Nostalgia is correctly used as a state of being or condition experienced most often by humans. If you were to humanize it, speak in terms of what it wants, you'd be committing a tort called the pathetic fallacy. Doing this, you observe how nostalgia wants you focused on the good old days, the rituals you performed or witnessed being performed then, with individuals you were with at the time.
Nostalgia wants to make you yearn for past times, allows you do do so, then yanks the table cloth from under the dishes with a deft, wicked snap, leaving you with a sense of loss, both of a particular time and its accouterments and of the overall passage of time.
The memorable poet, William Carlos Williams, wrote any number of memorable poems, but one in particular results for you because of those three opening lines before the payoff:
so much depends
upon
a red wheel
barrow
glazed with rain
water
beside the white
chickens
So much depends on where and who you were when you first experienced nostalgia. You were barely into double digits of age and you were homesick for California, filled with nostalgia for it and the places you'd come to know even though you did not at the time understand why the places meant so much to you. You'd have nightmares in which you were somehow unable to leave Florida.

DATA SUPPLIED
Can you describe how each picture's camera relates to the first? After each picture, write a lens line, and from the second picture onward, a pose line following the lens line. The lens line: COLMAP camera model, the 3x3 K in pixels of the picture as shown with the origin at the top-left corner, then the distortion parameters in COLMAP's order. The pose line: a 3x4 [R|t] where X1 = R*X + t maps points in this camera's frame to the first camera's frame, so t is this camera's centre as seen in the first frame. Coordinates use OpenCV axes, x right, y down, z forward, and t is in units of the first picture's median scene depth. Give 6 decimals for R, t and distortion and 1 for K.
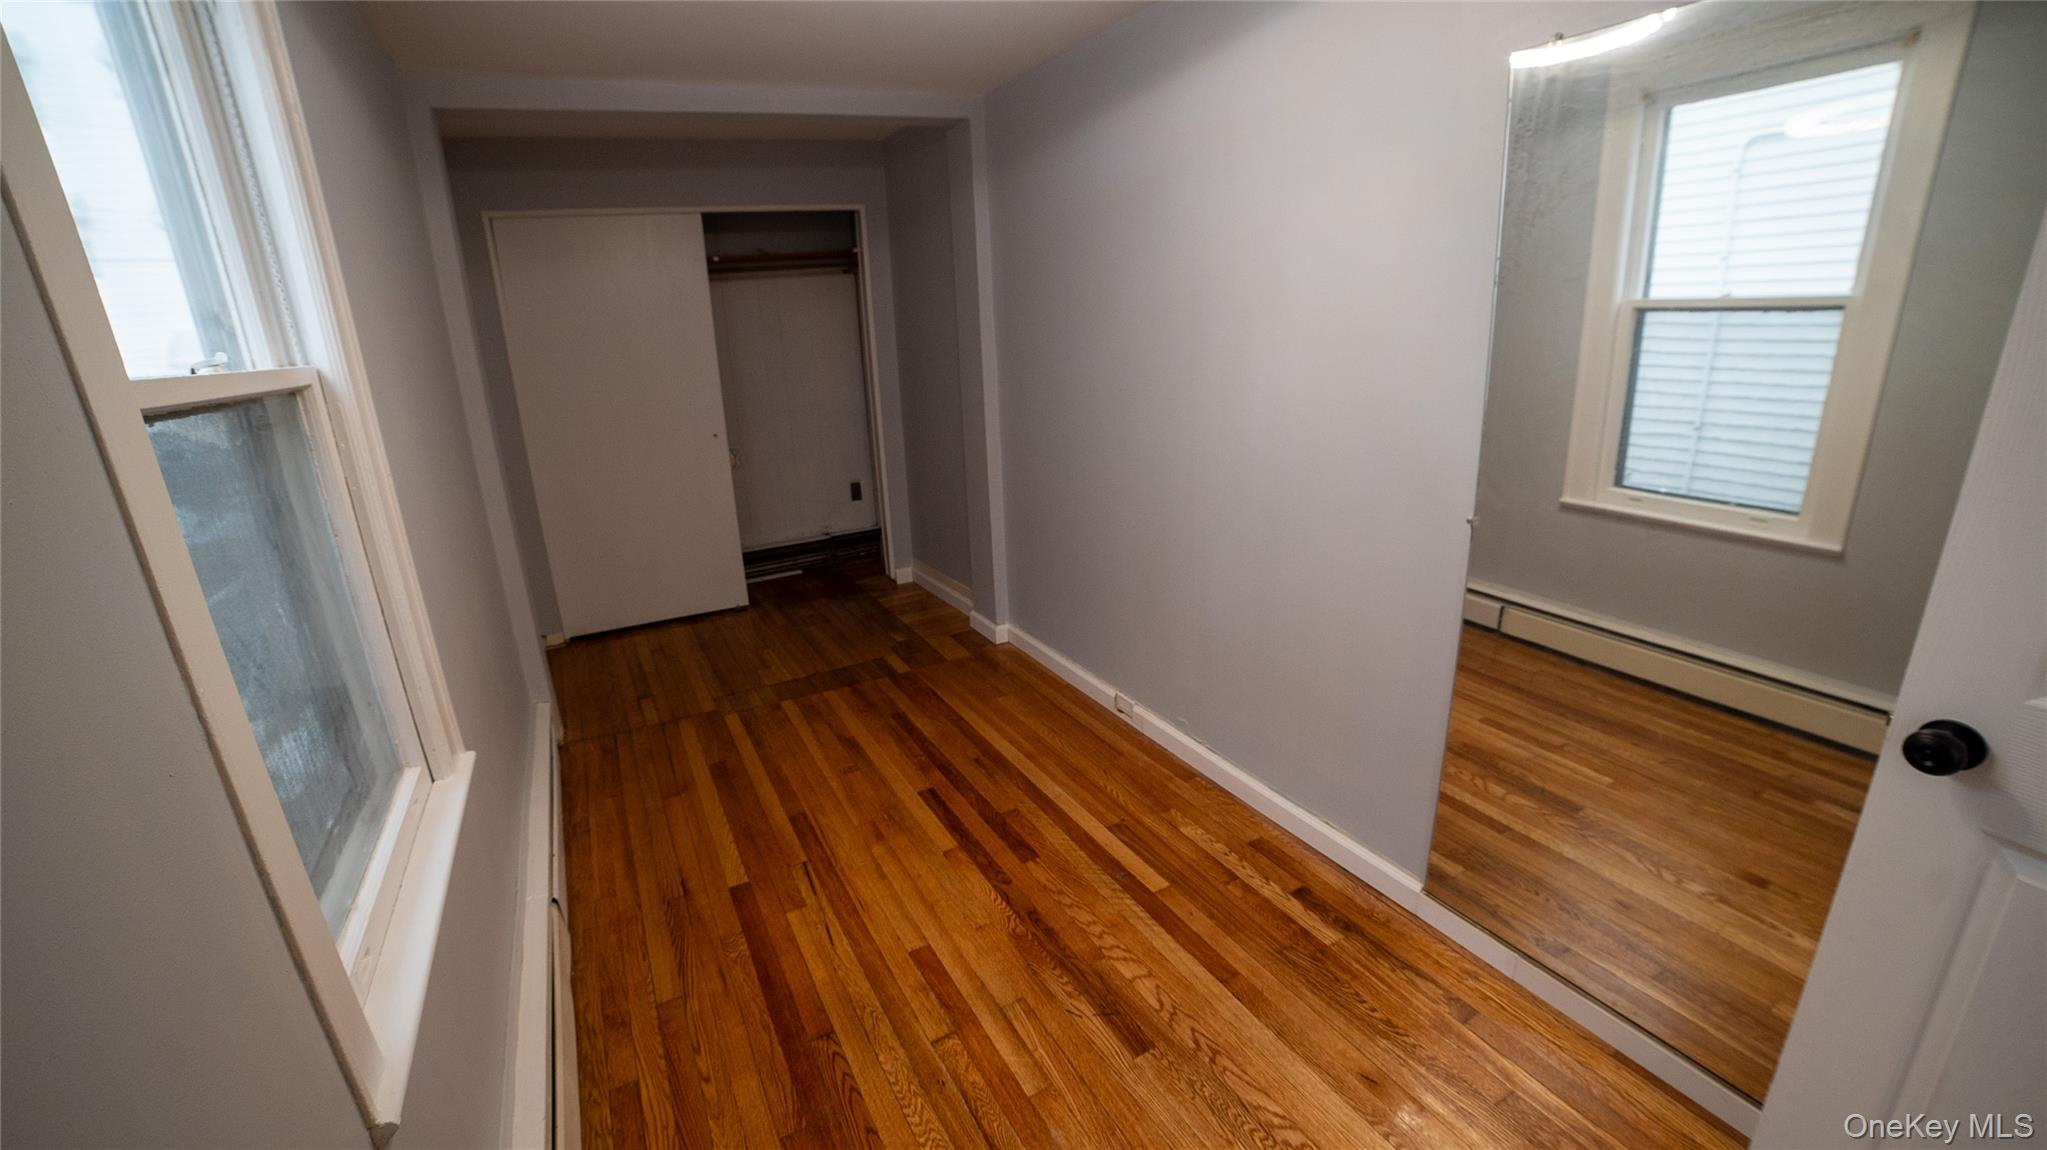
lens RADIAL K [[845.7, 0, 1026.5], [0, 845.7, 565.8], [0, 0, 1]] dist [-0.116831, 0.041248]
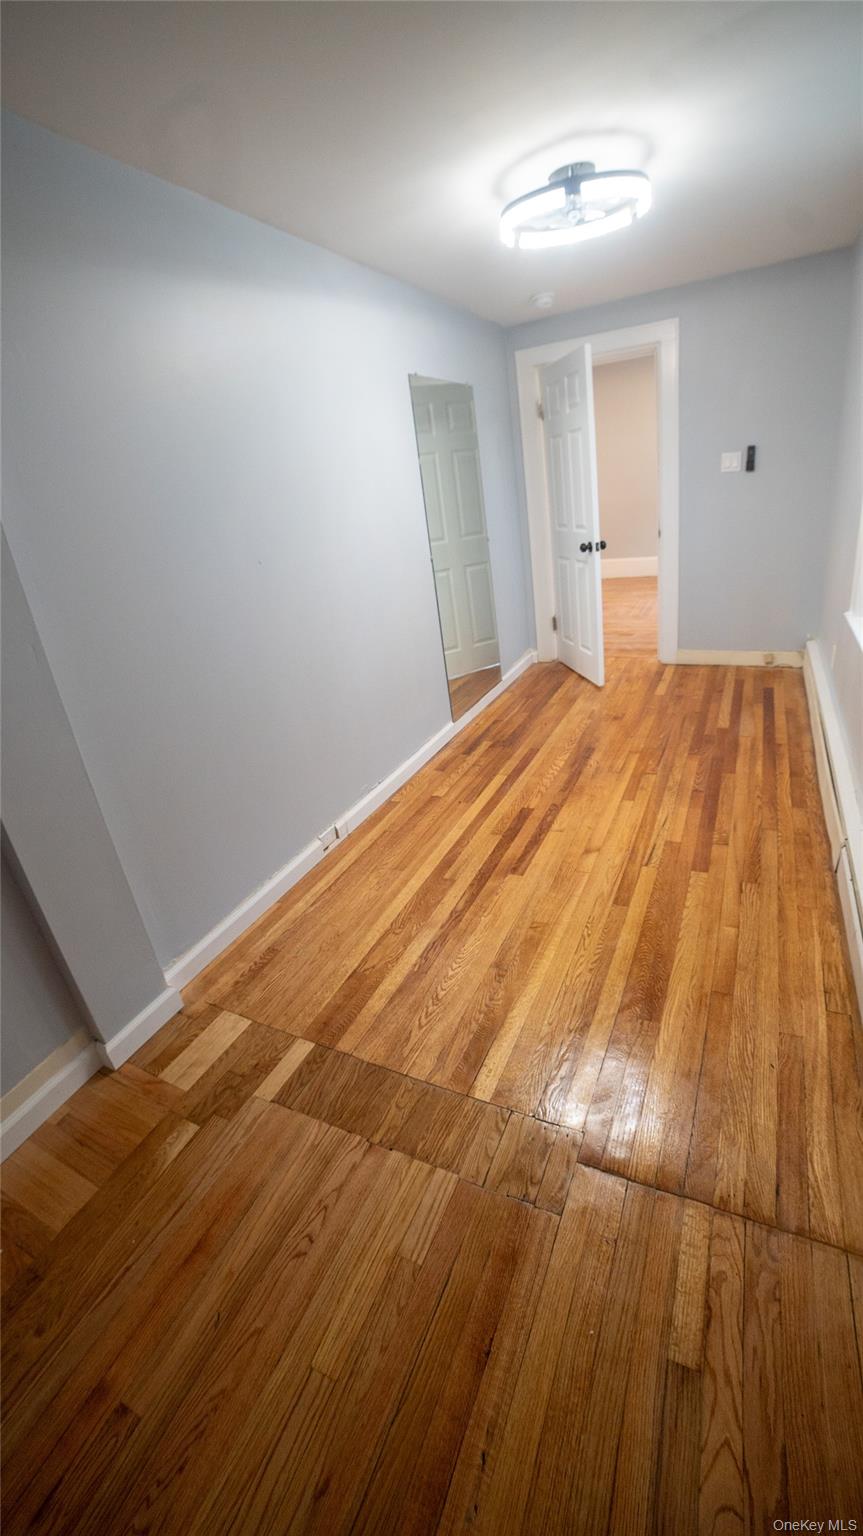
lens RADIAL K [[633.9, 0, 422.7], [0, 633.9, 765.3], [0, 0, 1]] dist [-0.115688, 0.039528]
pose [[-0.561715, -0.220212, 0.797486, -0.872986], [0.383798, 0.784572, 0.486977, -0.397010], [-0.732923, 0.579615, -0.356188, 1.622627]]
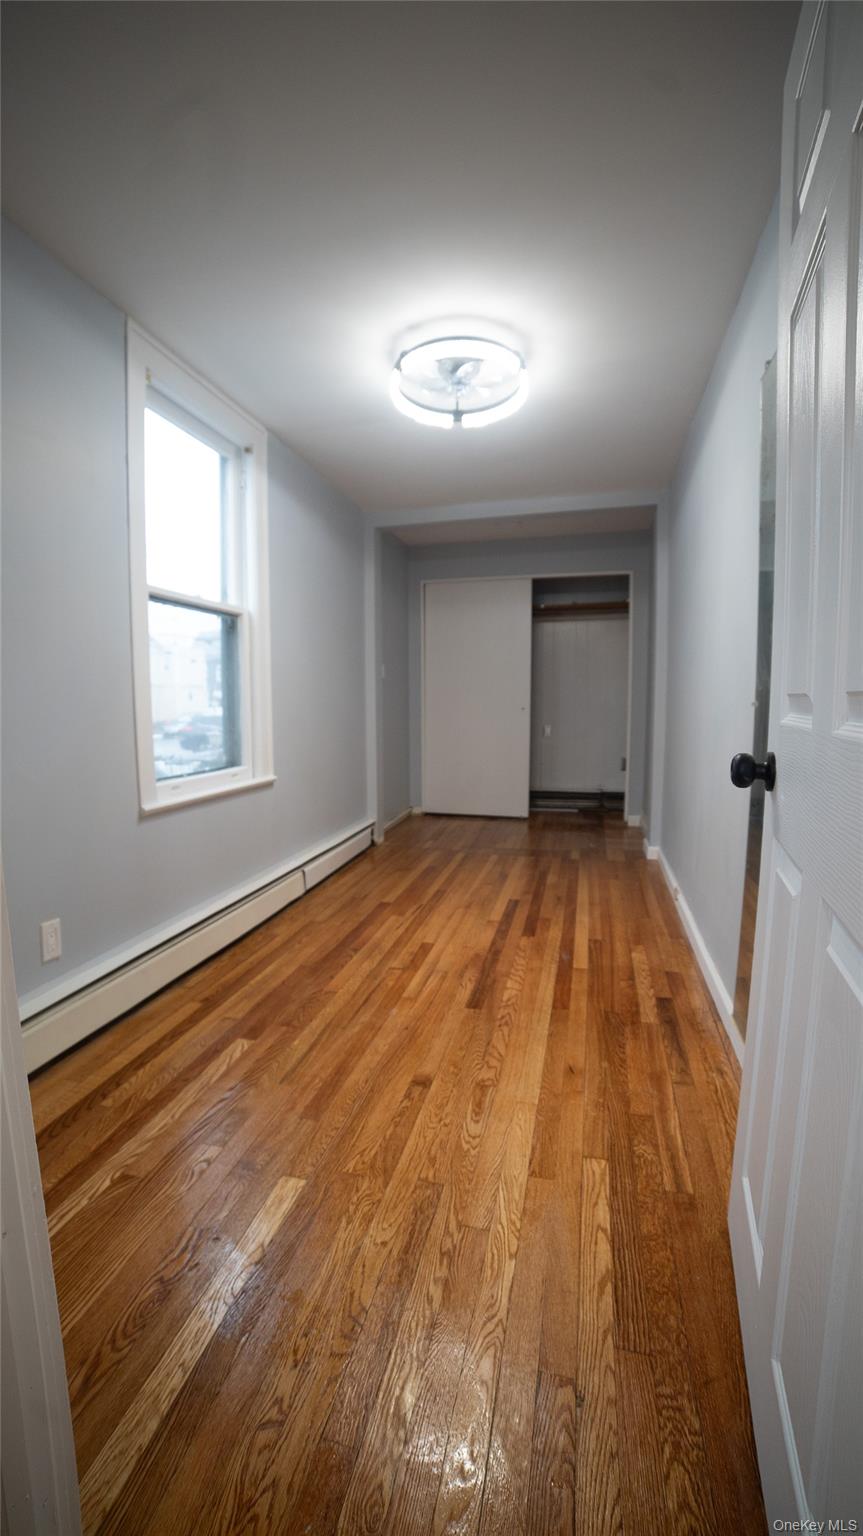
lens RADIAL K [[633.9, 0, 422.7], [0, 633.9, 765.3], [0, 0, 1]] dist [-0.115688, 0.039528]
pose [[0.730568, 0.112294, -0.673543, 0.654436], [-0.224120, 0.971174, -0.081180, 0.192078], [0.645012, 0.210262, 0.734677, -0.059484]]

ASSIGNED TASK
Quote the passage on nostalgia above, from "Nostalgia is correctly" up to and including "at the time.".

EXERCISE SOLUTION
Nostalgia is correctly used as a state of being or condition experienced most often by humans. If you were to humanize it, speak in terms of what it wants, you'd be committing a tort called the pathetic fallacy. Doing this, you observe how nostalgia wants you focused on the good old days, the rituals you performed or witnessed being performed then, with individuals you were with at the time.